■ Exercise goal
Please repeat every entry exactly as given, apart from dropping the images.

---- Data provided

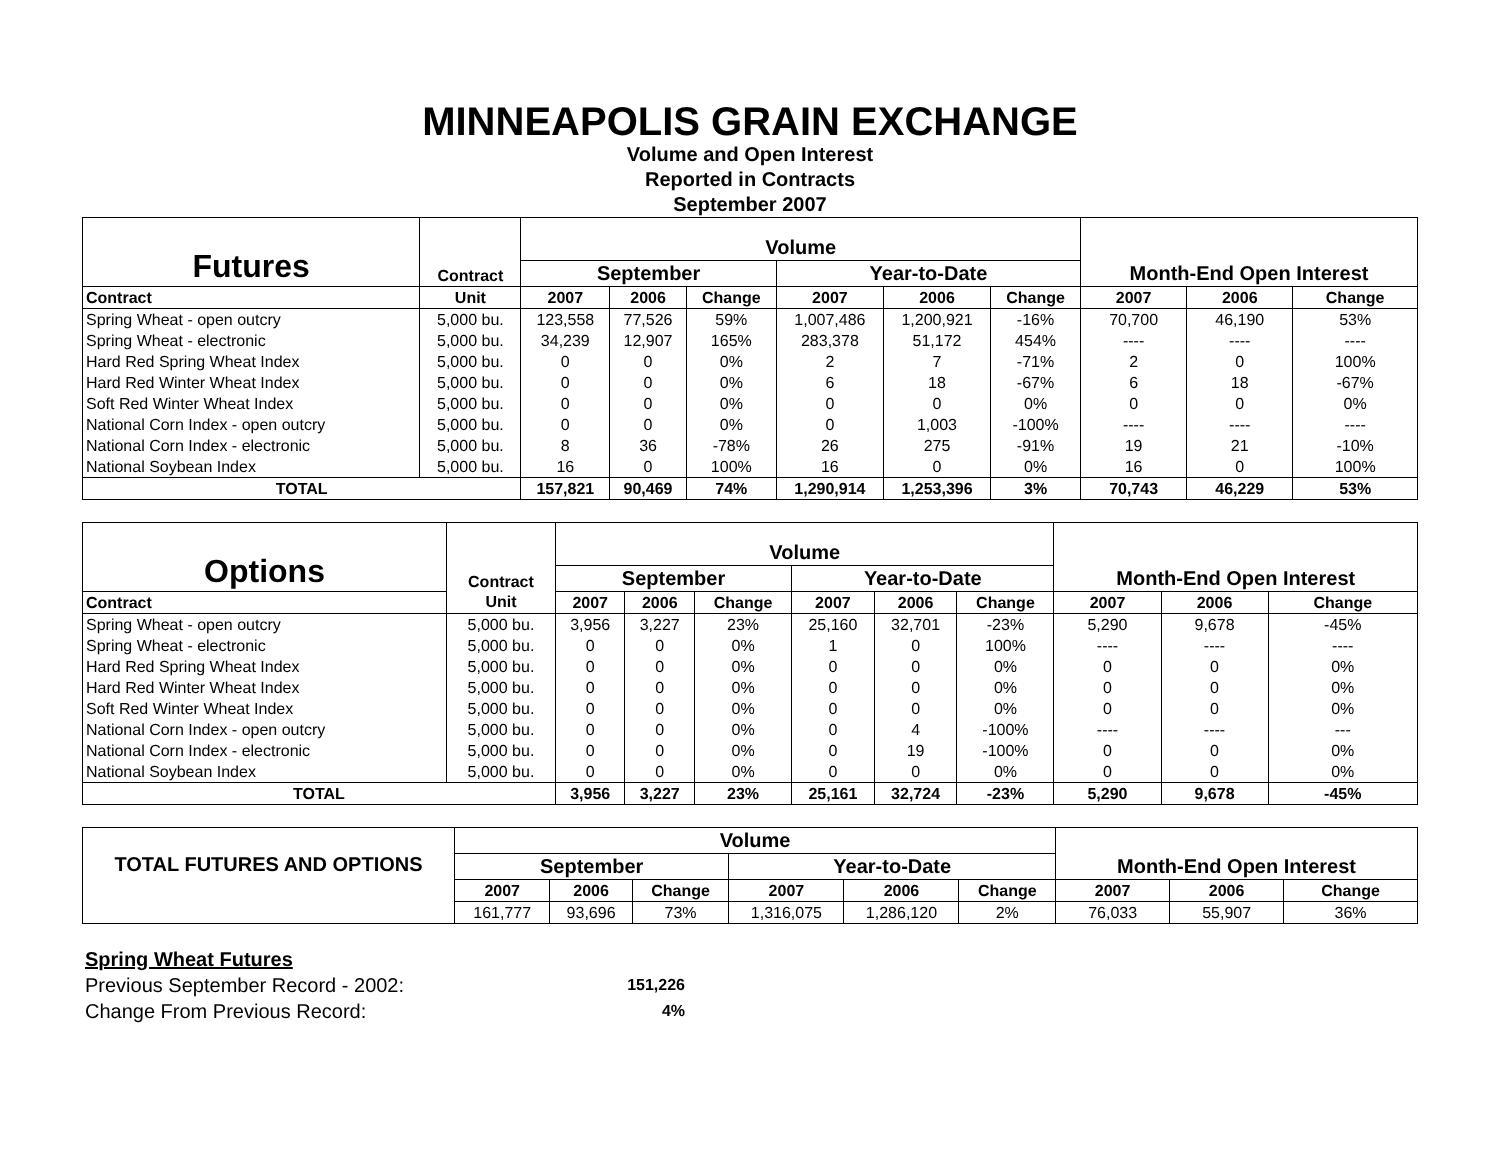MINNEAPOLIS GRAIN EXCHANGE
Volume and Open Interest
Reported in Contracts
September 2007
| Futures | | Volume | | | | | | | | |
| | Contract | September | | | Year-to-Date | | | Month-End Open Interest | | |
| Contract | Unit | 2007 | 2006 | Change | 2007 | 2006 | Change | 2007 | 2006 | Change |
| Spring Wheat - open outcry | 5,000 bu. | 123,558 | 77,526 | 59% | 1,007,486 | 1,200,921 | -16% | 70,700 | 46,190 | 53% |
| Spring Wheat - electronic | 5,000 bu. | 34,239 | 12,907 | 165% | 283,378 | 51,172 | 454% | ---- | ---- | ---- |
| Hard Red Spring Wheat Index | 5,000 bu. | 0 | 0 | 0% | 2 | 7 | -71% | 2 | 0 | 100% |
| Hard Red Winter Wheat Index | 5,000 bu. | 0 | 0 | 0% | 6 | 18 | -67% | 6 | 18 | -67% |
| Soft Red Winter Wheat Index | 5,000 bu. | 0 | 0 | 0% | 0 | 0 | 0% | 0 | 0 | 0% |
| National Corn Index - open outcry | 5,000 bu. | 0 | 0 | 0% | 0 | 1,003 | -100% | ---- | ---- | ---- |
| National Corn Index - electronic | 5,000 bu. | 8 | 36 | -78% | 26 | 275 | -91% | 19 | 21 | -10% |
| National Soybean Index | 5,000 bu. | 16 | 0 | 100% | 16 | 0 | 0% | 16 | 0 | 100% |
| TOTAL | | 157,821 | 90,469 | 74% | 1,290,914 | 1,253,396 | 3% | 70,743 | 46,229 | 53% |
| Options | | Volume | | | | | | | | |
| | Contract | September | | | Year-to-Date | | | Month-End Open Interest | | |
| Contract | Unit | 2007 | 2006 | Change | 2007 | 2006 | Change | 2007 | 2006 | Change |
| Spring Wheat - open outcry | 5,000 bu. | 3,956 | 3,227 | 23% | 25,160 | 32,701 | -23% | 5,290 | 9,678 | -45% |
| Spring Wheat - electronic | 5,000 bu. | 0 | 0 | 0% | 1 | 0 | 100% | ---- | ---- | ---- |
| Hard Red Spring Wheat Index | 5,000 bu. | 0 | 0 | 0% | 0 | 0 | 0% | 0 | 0 | 0% |
| Hard Red Winter Wheat Index | 5,000 bu. | 0 | 0 | 0% | 0 | 0 | 0% | 0 | 0 | 0% |
| Soft Red Winter Wheat Index | 5,000 bu. | 0 | 0 | 0% | 0 | 0 | 0% | 0 | 0 | 0% |
| National Corn Index - open outcry | 5,000 bu. | 0 | 0 | 0% | 0 | 4 | -100% | ---- | ---- | --- |
| National Corn Index - electronic | 5,000 bu. | 0 | 0 | 0% | 0 | 19 | -100% | 0 | 0 | 0% |
| National Soybean Index | 5,000 bu. | 0 | 0 | 0% | 0 | 0 | 0% | 0 | 0 | 0% |
| TOTAL | | 3,956 | 3,227 | 23% | 25,161 | 32,724 | -23% | 5,290 | 9,678 | -45% |
| TOTAL FUTURES AND OPTIONS | Volume | | | | | | | | |
| | September | | | Year-to-Date | | | Month-End Open Interest | | |
| | 2007 | 2006 | Change | 2007 | 2006 | Change | 2007 | 2006 | Change |
| | 161,777 | 93,696 | 73% | 1,316,075 | 1,286,120 | 2% | 76,033 | 55,907 | 36% |
Spring Wheat Futures
| Previous September Record - 2002: | 151,226 |
| Change From Previous Record: | 4% |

--------

■ Finished exercise
MINNEAPOLIS GRAIN EXCHANGE
Volume and Open Interest
Reported in Contracts
September 2007
| Futures | | Volume | | | | | | | | |
| | Contract | September | | | Year-to-Date | | | Month-End Open Interest | | |
| Contract | Unit | 2007 | 2006 | Change | 2007 | 2006 | Change | 2007 | 2006 | Change |
| Spring Wheat - open outcry | 5,000 bu. | 123,558 | 77,526 | 59% | 1,007,486 | 1,200,921 | -16% | 70,700 | 46,190 | 53% |
| Spring Wheat - electronic | 5,000 bu. | 34,239 | 12,907 | 165% | 283,378 | 51,172 | 454% | ---- | ---- | ---- |
| Hard Red Spring Wheat Index | 5,000 bu. | 0 | 0 | 0% | 2 | 7 | -71% | 2 | 0 | 100% |
| Hard Red Winter Wheat Index | 5,000 bu. | 0 | 0 | 0% | 6 | 18 | -67% | 6 | 18 | -67% |
| Soft Red Winter Wheat Index | 5,000 bu. | 0 | 0 | 0% | 0 | 0 | 0% | 0 | 0 | 0% |
| National Corn Index - open outcry | 5,000 bu. | 0 | 0 | 0% | 0 | 1,003 | -100% | ---- | ---- | ---- |
| National Corn Index - electronic | 5,000 bu. | 8 | 36 | -78% | 26 | 275 | -91% | 19 | 21 | -10% |
| National Soybean Index | 5,000 bu. | 16 | 0 | 100% | 16 | 0 | 0% | 16 | 0 | 100% |
| TOTAL | | 157,821 | 90,469 | 74% | 1,290,914 | 1,253,396 | 3% | 70,743 | 46,229 | 53% |
| Options | | Volume | | | | | | | | |
| | Contract | September | | | Year-to-Date | | | Month-End Open Interest | | |
| Contract | Unit | 2007 | 2006 | Change | 2007 | 2006 | Change | 2007 | 2006 | Change |
| Spring Wheat - open outcry | 5,000 bu. | 3,956 | 3,227 | 23% | 25,160 | 32,701 | -23% | 5,290 | 9,678 | -45% |
| Spring Wheat - electronic | 5,000 bu. | 0 | 0 | 0% | 1 | 0 | 100% | ---- | ---- | ---- |
| Hard Red Spring Wheat Index | 5,000 bu. | 0 | 0 | 0% | 0 | 0 | 0% | 0 | 0 | 0% |
| Hard Red Winter Wheat Index | 5,000 bu. | 0 | 0 | 0% | 0 | 0 | 0% | 0 | 0 | 0% |
| Soft Red Winter Wheat Index | 5,000 bu. | 0 | 0 | 0% | 0 | 0 | 0% | 0 | 0 | 0% |
| National Corn Index - open outcry | 5,000 bu. | 0 | 0 | 0% | 0 | 4 | -100% | ---- | ---- | --- |
| National Corn Index - electronic | 5,000 bu. | 0 | 0 | 0% | 0 | 19 | -100% | 0 | 0 | 0% |
| National Soybean Index | 5,000 bu. | 0 | 0 | 0% | 0 | 0 | 0% | 0 | 0 | 0% |
| TOTAL | | 3,956 | 3,227 | 23% | 25,161 | 32,724 | -23% | 5,290 | 9,678 | -45% |
| TOTAL FUTURES AND OPTIONS | Volume | | | | | | | | |
| | September | | | Year-to-Date | | | Month-End Open Interest | | |
| | 2007 | 2006 | Change | 2007 | 2006 | Change | 2007 | 2006 | Change |
| | 161,777 | 93,696 | 73% | 1,316,075 | 1,286,120 | 2% | 76,033 | 55,907 | 36% |
Spring Wheat Futures
| Previous September Record - 2002: | 151,226 |
| Change From Previous Record: | 4% |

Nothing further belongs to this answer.